Soal Latihan:
1 - Jawablah pertanyaan berikut berdasarkan kutipan halaman.
(a) Berapa uang jasa yang menurut ketiga pria itu tak kunjung dibayar oleh bos Sanex?
(b) Dari mana asal John Kei?
(c) Pada tahun berapa John ditangkap Detasemen Khusus Antiteror?
2 - Sebutkan nama semua anak buah John yang disebutkan dalam kutipan halaman.

Kutipan Halaman:
Tak ada angin dan tak ada hujan, esoknya tiga pria datang menyerahkan diri ke Polda Metro Jaya. Ketiganya, Chandra, Ancola, dan Tuce, mengaku sebagai orang yang "menghabisi" Tan. Kepada penyelidik, mereka menyatakan terpaksa membunuh karena bos Sanex itu tak kunjung membayar Rp 600 juta, uang jasa mereka menagihkan piutang Tan.

Kendati mereka cukup detail bercerita bagaimana membunuh Ayung, polisi tak langsung percaya. "Karena, saat dicecar, ketiganya ternyata tak bisa menunjukkan siapa yang mereka tagih," ujar seorang penyidik. Para penyidik Polda Metro terus mengumpulkan barang bukti serta meminta keterangan belasan karyawan dan petugas keamanan Swiss-Belhotel. Beberapa hari kemudian, penyidik menangkap Dani dan Kupra. Kelima orang itu anak buah John.

John Kei, 43 tahun, memang bukan nama asing bagi polisi. Bertubuh tegap dan kekar, pria asal Kepulauan Kei, Maluku, itu lekat namanya dengan dunia kekerasan. Kelompok John—dikenal dengan nama kelompok Kei—beberapa kali terlibat bentrokan berdarah dengan kelompok preman lain di Ibu Kota. Geng Kei, misalnya, menghabisi nyawa Basri Sangaji, pemimpin geng Maluku lainnya, pada 2004. "Geng Kei memang dikenal sadis dan tak kenal ampun jika sudah berhadapan dengan musuh-musuhnya," ujar seorang polisi.

John sendiri dikenal keras. Pada 2008, misalnya, ia ditangkap Detasemen Khusus Antiteror karena menebas putus jari dua orang yang terbilang masih familinya (lihat "Jejak Berdarah John"). Di Jakarta, geng Kei dikenal sebagai spesialis penagih utang dan penjaga keamanan, dua mata pencarian yang membuat mereka kerap berhadapan dengan kelompok sejenis.

Data Masukan:
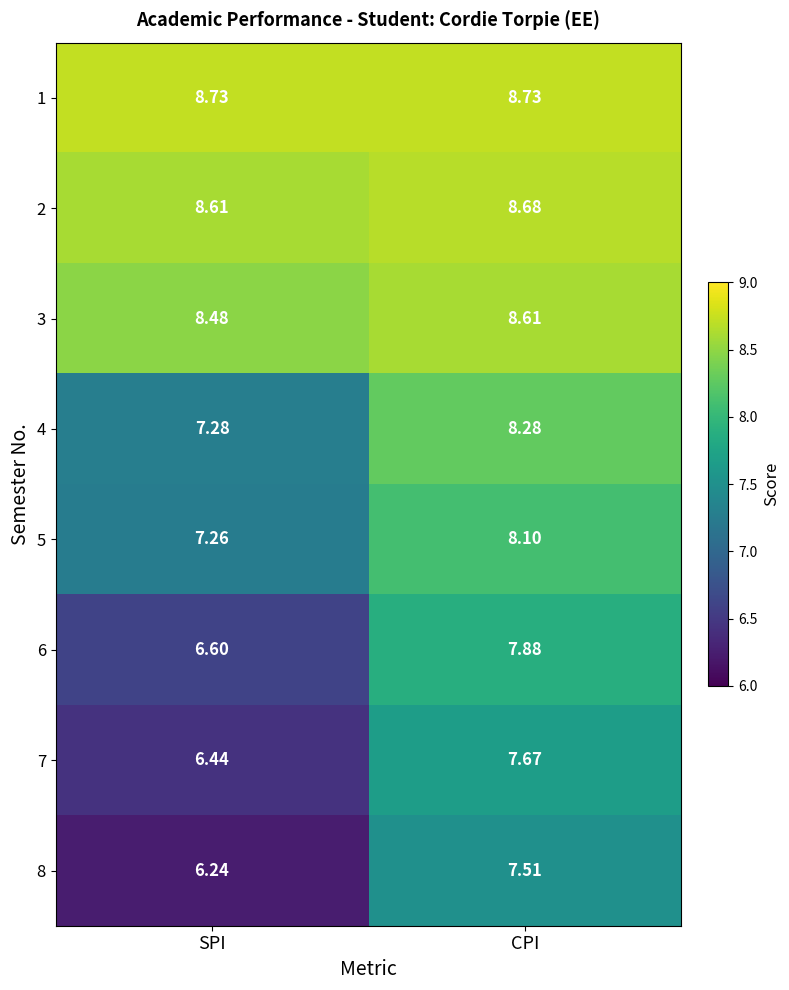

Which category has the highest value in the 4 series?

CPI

==

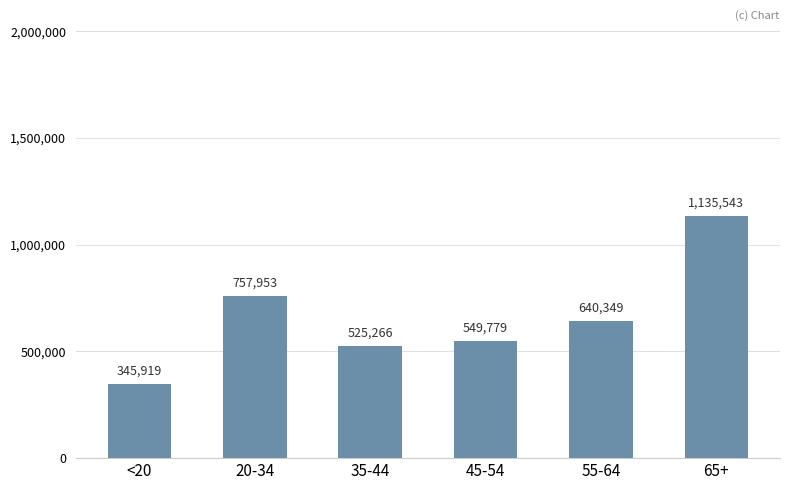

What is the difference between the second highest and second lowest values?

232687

Jawaban Tertulis:
1 -
(a) Rp 600 juta
(b) Kepulauan Kei, Maluku
(c) 2008

2 - Chandra, Ancola, Tuce, Dani, Kupra